When was the last time you were asked to share a bad idea? Probably never! Society rewards great ideas, and generally de-values bad ones all together. But we've stumbled onto something surprising about ideas. Intentionally generating bad ideas can help shake us out of our comfort zone to create something beautiful. This is the story of how a recent SmallBox client workshop with IUPUI ascended to great heights by putting bad ideas first.
Intentionally generating bad ideas can shake us out of our comfort zone to create something beautiful.
Teaching the Teachers
The Division of Undergraduate Education recently brought SmallBox in for a morning workshop dedicated to learning the Design Thinking process. Little did they know we had an agenda full of tricks up our sleeves to help them embrace a new, highly collaborative and creative way of working.

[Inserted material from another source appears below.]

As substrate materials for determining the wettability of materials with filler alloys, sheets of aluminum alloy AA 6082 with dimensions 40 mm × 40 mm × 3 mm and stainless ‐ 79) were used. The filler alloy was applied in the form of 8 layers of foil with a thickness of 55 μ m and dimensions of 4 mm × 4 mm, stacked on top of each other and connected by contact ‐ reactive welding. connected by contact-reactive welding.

- Face to face interviews amongst people who had never met.
- Bad idea generation.
Our workshops often begin with background on the subject matter and stories, but it can always be a little tricky to create an environment of openness amongst a group of new faces, especially within a large institution such as a university. This is why we begin each phase of the session with warm up activities to get the creative juices flowing. Immediately after each warm up, a collaborative exercise occurs which can include interviewing, mapping, open ideation, rapid prototyping and lots of small group conversation.
For this workshop, we had chosen a common problem space to use explore and practice solving: Workplace Health. Small teams of attendees had interviewed each other, identified challenges and a single statement to use in our ideation phase:
“How might we promote healthy habits in the workplace?”

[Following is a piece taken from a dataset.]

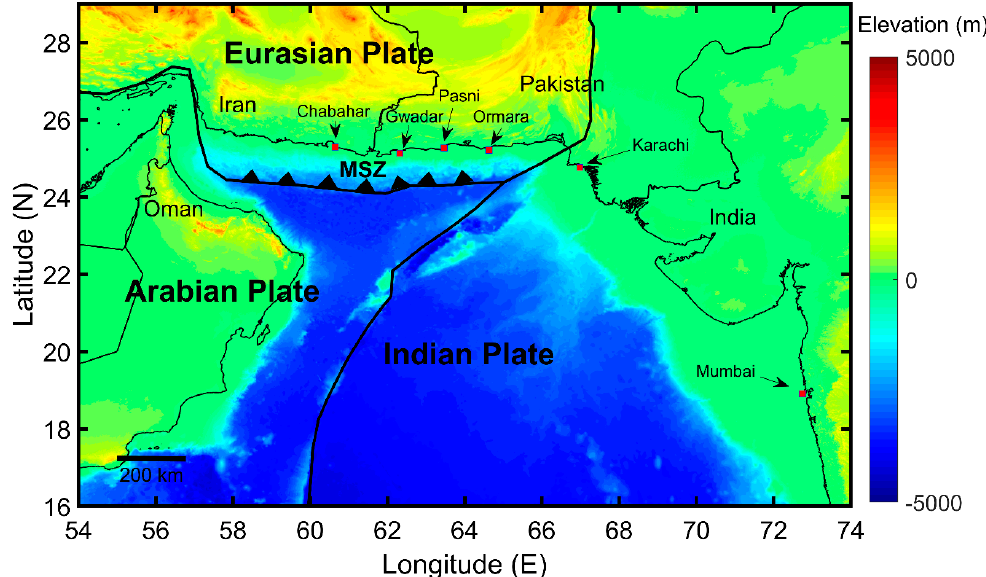
Figure 1. The Makran Subduction Zone in the northwestern Indian Ocean showing major coastal cities and tectonic setting.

Here’s where the fun really began! We asked everyone to sketch 5 bad ideas to promote healthy workplace habits and present to their team. This generated some awesome and hilarious sketches like:
- Fire people who don’t get on board.
- Only have McDonald’s in the food court.
Shock collars for everyone who doesn’t participate.
You get the idea. The best part of all, though, was the amount of joy and laughter present at that moment and throughout the rest of the session. The mood certainly changed from uncertainty to openness. Immediately after this the teams started generating great ideas, were invested in the activity and hit their collaborative stride. Everyone was having such a blast that we almost needed a mega phone to wrap up the exercise.
Who knew that one way to open the floodgates to good ideas is to get some bad ones out of the system? And don't toss those out too quickly! Bad ideas can spark something and be built upon, sometimes leading to surprisingly good ideas.